### WHAT THIS TASK INVOLVES
Copy the data precisely, character for character, and leave out every picture.

Collected data entries
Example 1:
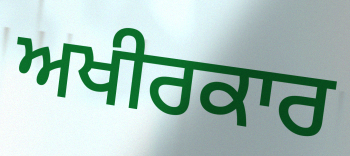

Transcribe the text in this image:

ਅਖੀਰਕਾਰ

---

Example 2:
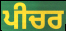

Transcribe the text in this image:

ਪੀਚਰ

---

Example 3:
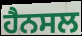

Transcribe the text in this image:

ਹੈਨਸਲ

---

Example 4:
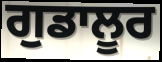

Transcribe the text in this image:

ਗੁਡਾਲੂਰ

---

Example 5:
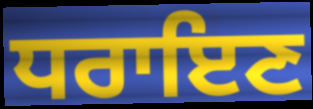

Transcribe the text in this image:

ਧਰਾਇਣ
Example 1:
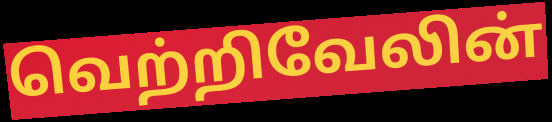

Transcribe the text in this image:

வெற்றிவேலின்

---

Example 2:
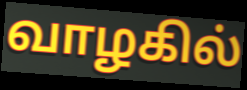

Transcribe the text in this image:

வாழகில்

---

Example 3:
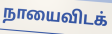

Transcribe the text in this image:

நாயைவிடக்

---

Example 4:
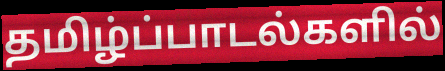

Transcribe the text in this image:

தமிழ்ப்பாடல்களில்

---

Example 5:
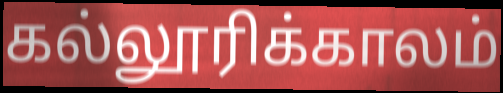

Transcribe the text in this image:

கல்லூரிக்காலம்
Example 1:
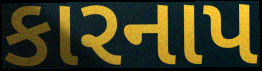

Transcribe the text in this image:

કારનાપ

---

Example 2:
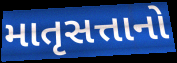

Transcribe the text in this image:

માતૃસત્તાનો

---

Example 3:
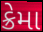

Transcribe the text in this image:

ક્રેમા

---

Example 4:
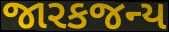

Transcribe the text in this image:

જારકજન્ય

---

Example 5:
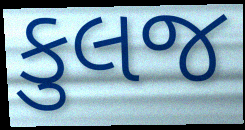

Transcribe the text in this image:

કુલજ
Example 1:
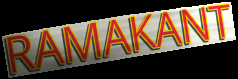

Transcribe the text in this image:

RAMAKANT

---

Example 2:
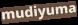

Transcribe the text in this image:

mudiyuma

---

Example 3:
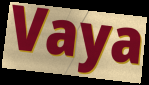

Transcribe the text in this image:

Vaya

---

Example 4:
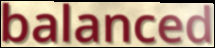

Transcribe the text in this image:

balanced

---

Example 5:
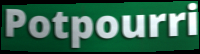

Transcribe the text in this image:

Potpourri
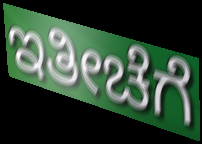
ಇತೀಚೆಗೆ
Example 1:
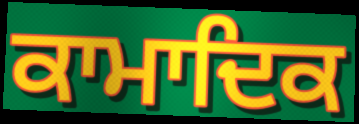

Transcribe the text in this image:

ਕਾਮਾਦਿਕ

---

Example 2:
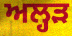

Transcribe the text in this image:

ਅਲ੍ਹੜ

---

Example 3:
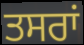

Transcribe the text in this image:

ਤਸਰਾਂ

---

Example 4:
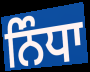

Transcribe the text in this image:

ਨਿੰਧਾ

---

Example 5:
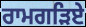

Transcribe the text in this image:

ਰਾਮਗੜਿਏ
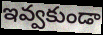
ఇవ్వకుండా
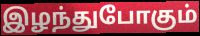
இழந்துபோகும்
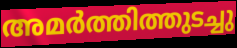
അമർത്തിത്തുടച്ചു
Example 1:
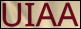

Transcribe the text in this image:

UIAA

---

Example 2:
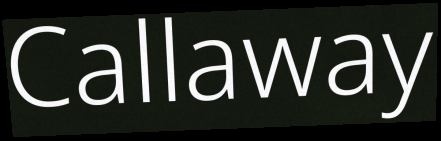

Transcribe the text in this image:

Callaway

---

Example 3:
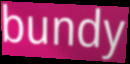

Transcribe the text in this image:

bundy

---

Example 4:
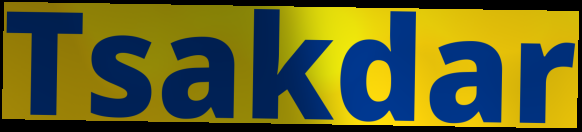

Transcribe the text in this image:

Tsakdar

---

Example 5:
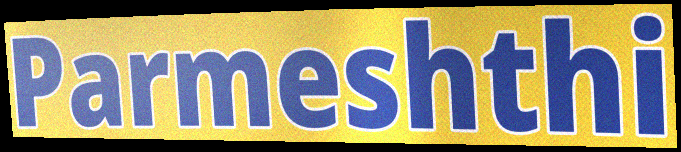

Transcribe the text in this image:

### REPLY
Example 1:

Transcribe the text in this image:

ਅਖੀਰਕਾਰ

---

Example 2:

Transcribe the text in this image:

ਪੀਚਰ

---

Example 3:

Transcribe the text in this image:

ਹੈਨਸਲ

---

Example 4:

Transcribe the text in this image:

ਗੁਡਾਲੂਰ

---

Example 5:

Transcribe the text in this image:

ਧਰਾਇਣ
Example 1:

Transcribe the text in this image:

வெற்றிவேலின்

---

Example 2:

Transcribe the text in this image:

வாழகில்

---

Example 3:

Transcribe the text in this image:

நாயைவிடக்

---

Example 4:

Transcribe the text in this image:

தமிழ்ப்பாடல்களில்

---

Example 5:

Transcribe the text in this image:

கல்லூரிக்காலம்
Example 1:

Transcribe the text in this image:

કારનાપ

---

Example 2:

Transcribe the text in this image:

માતૃસત્તાનો

---

Example 3:

Transcribe the text in this image:

ક્રેમા

---

Example 4:

Transcribe the text in this image:

જારકજન્ય

---

Example 5:

Transcribe the text in this image:

કુલજ
Example 1:

Transcribe the text in this image:

RAMAKANT

---

Example 2:

Transcribe the text in this image:

mudiyuma

---

Example 3:

Transcribe the text in this image:

Vaya

---

Example 4:

Transcribe the text in this image:

balanced

---

Example 5:

Transcribe the text in this image:

Potpourri
ಇತೀಚೆಗೆ
Example 1:

Transcribe the text in this image:

ਕਾਮਾਦਿਕ

---

Example 2:

Transcribe the text in this image:

ਅਲ੍ਹੜ

---

Example 3:

Transcribe the text in this image:

ਤਸਰਾਂ

---

Example 4:

Transcribe the text in this image:

ਨਿੰਧਾ

---

Example 5:

Transcribe the text in this image:

ਰਾਮਗੜਿਏ
ఇవ్వకుండా
இழந்துபோகும்
അമർത്തിത്തുടച്ചു
Example 1:

Transcribe the text in this image:

UIAA

---

Example 2:

Transcribe the text in this image:

Callaway

---

Example 3:

Transcribe the text in this image:

bundy

---

Example 4:

Transcribe the text in this image:

Tsakdar

---

Example 5:

Transcribe the text in this image:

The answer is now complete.